O presidente interino Michel Temer tem obtido vitórias no Congresso e reunido maioria em torno de alguns projetos importantes, diferentemente do que ocorria com a presidente afastada Dilma Rousseff. Mas a capacidade política de articulação com os partidos da base governista nem sempre é suficiente para vencer a heterogeneidade dos interesses das legendas governistas, os particularismos de suas lideranças e, às vezes, a própria indecisão. A demora na sanção da Lei de Responsabilidade das Estatais e a guinada na proposição do Planalto de abrir totalmente o mercado aéreo para as empresas estrangeiras são exemplos de que persistem dificuldades no relacionamento com o Congresso.
Embora haja interlocução e uma inequívoca boa vontade inicial com o governo interino, o Planalto está sem interlocutor na presidência da Câmara, com o afastamento de Eduardo Cunha (PMDB-RJ), e conta com um adversário tolerante, logo incerto, no Senado, Renan Calheiros (PMDB-AL). Com a lei no seu encalço após as revelações de seu envolvimento no escândalo de corrupção da Petrobras e outros, e sob ameaça de ser cassado pela Câmara dos Deputados, Cunha ainda se considera um centro de gravidade importante para o Centrão fisiológico e é tratado como tal.
Depois de manobras, ardis e uso amplo de aliados para adiar sua expulsão, Cunha ainda quer indicar seu sucessor. Para quem pode ser preso amanhã, é um lance ousado, mas o governo, que não quer contratempos de qualquer espécie, pelo menos antes de ser votado o impeachment da presidente afastada Dilma Rousseff, aceitou a negociação. Temer se reuniu com Cunha, deu sinal verde para que o desejo seja satisfeito. O favorito para o mandato-tampão da presidência da Casa até 2017 é Rogério Rosso (PSD-DF). Para mais uma chantagem de Cunha, o Planalto busca atrair o apoio dos tucanos e do DEM. Implícito no acordo está a derrota do pedido de cassação do mandato do deputado, o que o faria perder foro privilegiado e ter de se entender diretamente com o juiz Sergio Moro, em Curitiba.

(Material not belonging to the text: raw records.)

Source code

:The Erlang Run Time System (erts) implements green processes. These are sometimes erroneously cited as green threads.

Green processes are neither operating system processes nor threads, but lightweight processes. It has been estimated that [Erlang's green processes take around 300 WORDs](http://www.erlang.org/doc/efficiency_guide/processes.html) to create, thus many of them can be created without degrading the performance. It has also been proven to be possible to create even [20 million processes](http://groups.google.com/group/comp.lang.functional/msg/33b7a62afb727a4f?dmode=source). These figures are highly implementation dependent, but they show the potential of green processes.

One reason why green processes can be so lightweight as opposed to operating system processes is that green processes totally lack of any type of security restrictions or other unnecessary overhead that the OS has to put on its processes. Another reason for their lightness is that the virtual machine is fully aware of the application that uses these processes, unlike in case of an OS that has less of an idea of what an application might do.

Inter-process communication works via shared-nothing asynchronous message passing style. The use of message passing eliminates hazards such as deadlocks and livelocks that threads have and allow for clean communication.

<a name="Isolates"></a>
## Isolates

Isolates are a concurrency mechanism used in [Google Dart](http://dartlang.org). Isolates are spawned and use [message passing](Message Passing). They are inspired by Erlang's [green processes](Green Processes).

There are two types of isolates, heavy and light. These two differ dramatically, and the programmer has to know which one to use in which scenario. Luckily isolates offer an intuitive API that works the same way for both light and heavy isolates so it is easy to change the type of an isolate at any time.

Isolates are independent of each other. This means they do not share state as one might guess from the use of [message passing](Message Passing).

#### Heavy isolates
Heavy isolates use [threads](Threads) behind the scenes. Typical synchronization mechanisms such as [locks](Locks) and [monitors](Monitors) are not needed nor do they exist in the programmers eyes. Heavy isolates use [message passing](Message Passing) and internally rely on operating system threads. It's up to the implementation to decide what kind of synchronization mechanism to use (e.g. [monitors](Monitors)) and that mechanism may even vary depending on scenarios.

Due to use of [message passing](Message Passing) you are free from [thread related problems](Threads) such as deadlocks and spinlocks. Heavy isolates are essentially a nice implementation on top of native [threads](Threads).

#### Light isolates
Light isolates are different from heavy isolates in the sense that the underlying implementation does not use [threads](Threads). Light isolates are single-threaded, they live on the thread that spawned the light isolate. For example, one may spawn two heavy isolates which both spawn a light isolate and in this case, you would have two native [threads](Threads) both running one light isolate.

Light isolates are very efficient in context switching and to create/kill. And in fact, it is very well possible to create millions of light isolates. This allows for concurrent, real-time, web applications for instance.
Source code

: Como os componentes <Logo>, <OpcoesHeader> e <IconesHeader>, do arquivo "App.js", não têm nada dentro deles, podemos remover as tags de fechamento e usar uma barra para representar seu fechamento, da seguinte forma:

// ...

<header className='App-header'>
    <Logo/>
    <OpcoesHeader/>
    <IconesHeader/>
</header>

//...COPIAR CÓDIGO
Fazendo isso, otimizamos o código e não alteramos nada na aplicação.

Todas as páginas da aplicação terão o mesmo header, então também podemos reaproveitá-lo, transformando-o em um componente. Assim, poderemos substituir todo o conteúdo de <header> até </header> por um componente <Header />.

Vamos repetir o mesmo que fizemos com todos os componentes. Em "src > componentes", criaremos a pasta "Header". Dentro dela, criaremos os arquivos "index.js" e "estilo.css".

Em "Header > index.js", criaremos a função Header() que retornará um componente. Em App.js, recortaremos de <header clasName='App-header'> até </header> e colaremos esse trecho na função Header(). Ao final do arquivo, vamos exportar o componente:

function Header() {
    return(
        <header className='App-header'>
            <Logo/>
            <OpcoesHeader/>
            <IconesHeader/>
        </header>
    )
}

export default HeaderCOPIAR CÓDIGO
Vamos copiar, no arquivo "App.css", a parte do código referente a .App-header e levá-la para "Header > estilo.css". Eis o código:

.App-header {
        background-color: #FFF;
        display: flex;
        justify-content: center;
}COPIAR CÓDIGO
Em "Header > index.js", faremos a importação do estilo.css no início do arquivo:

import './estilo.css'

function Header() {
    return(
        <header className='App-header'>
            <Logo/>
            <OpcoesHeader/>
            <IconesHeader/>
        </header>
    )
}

Negociação incessante com todos pode levar a impasses. O Senado aprovou a lei de responsabilidade das estatais em termos mais duros do que os que a Câmara admitiu e proibiu dirigentes partidários e políticos em exercício de mandato, mesmo licenciados, de exercer cargos na direção e no conselho de administração das empresas estatais, com a ressalva de uma quarentena de três anos. Mas há forte pressão política para que o presidente interino vete essa restrição.
Pareceu estranha a aprovação desse item, para a qual os líderes políticos autolimitaram a chance deles próprios virem a comandar empresas públicas, uma moeda nociva de troca, comum na montagem de governos e na compra de apoio político. Fruto da junção de três projetos, o texto aprovado pelo Senado está na mesa de Temer. A razão de ser da lei é construir alguma blindagem à cobiça política das estatais. O presidente interino hesita.
Na questão das empresas aéreas, interesses regionais parecem ter derrubado a intenção de abertura total do mercado. Temer foi convencido por senadores de que a aviação regional ficaria órfã se as empresas estrangeiras dominarem o mercado e concentrarem seus negócios apenas nas linhas mais rentáveis.
Para o presidente não é interessante que esse padrão, pelo qual mesmo temas votados pelo Congresso ainda se tornem objeto de barganha depois, ou de um segundo olhar do próprio governo, se instale. Após fazer um acordo com governadores para prorrogar pagamento de parcelas da dívida, as contrapartidas dos Estados não estão muito claras. E 14 governadores dos Estados do Norte e Nordeste pedem que a União os compense pela perda de R$ 8 bilhões do Fundo de Participação, e as prefeituras se queixam que estão em situação igual ou pior que a dos que mereceram o socorro do governo.
Sem fixar rumo claro e limites para o que é negociável, o governo poderá se ver em dificuldades em breve, na votação de seu principal projeto, o de impedir o crescimento real dos gastos públicos. Nesse caso a margem de manobra é muito pequena e, ultrapassada, retirará eficácia do ajuste fiscal. É importante que o Planalto diga não. A inapetência de Dilma para negociação a tornou incapaz de aprovar projetos do governo no Congresso. Atitude oposta, como a de negociar tudo com todos, pode ter efeito parecido, por outras vias.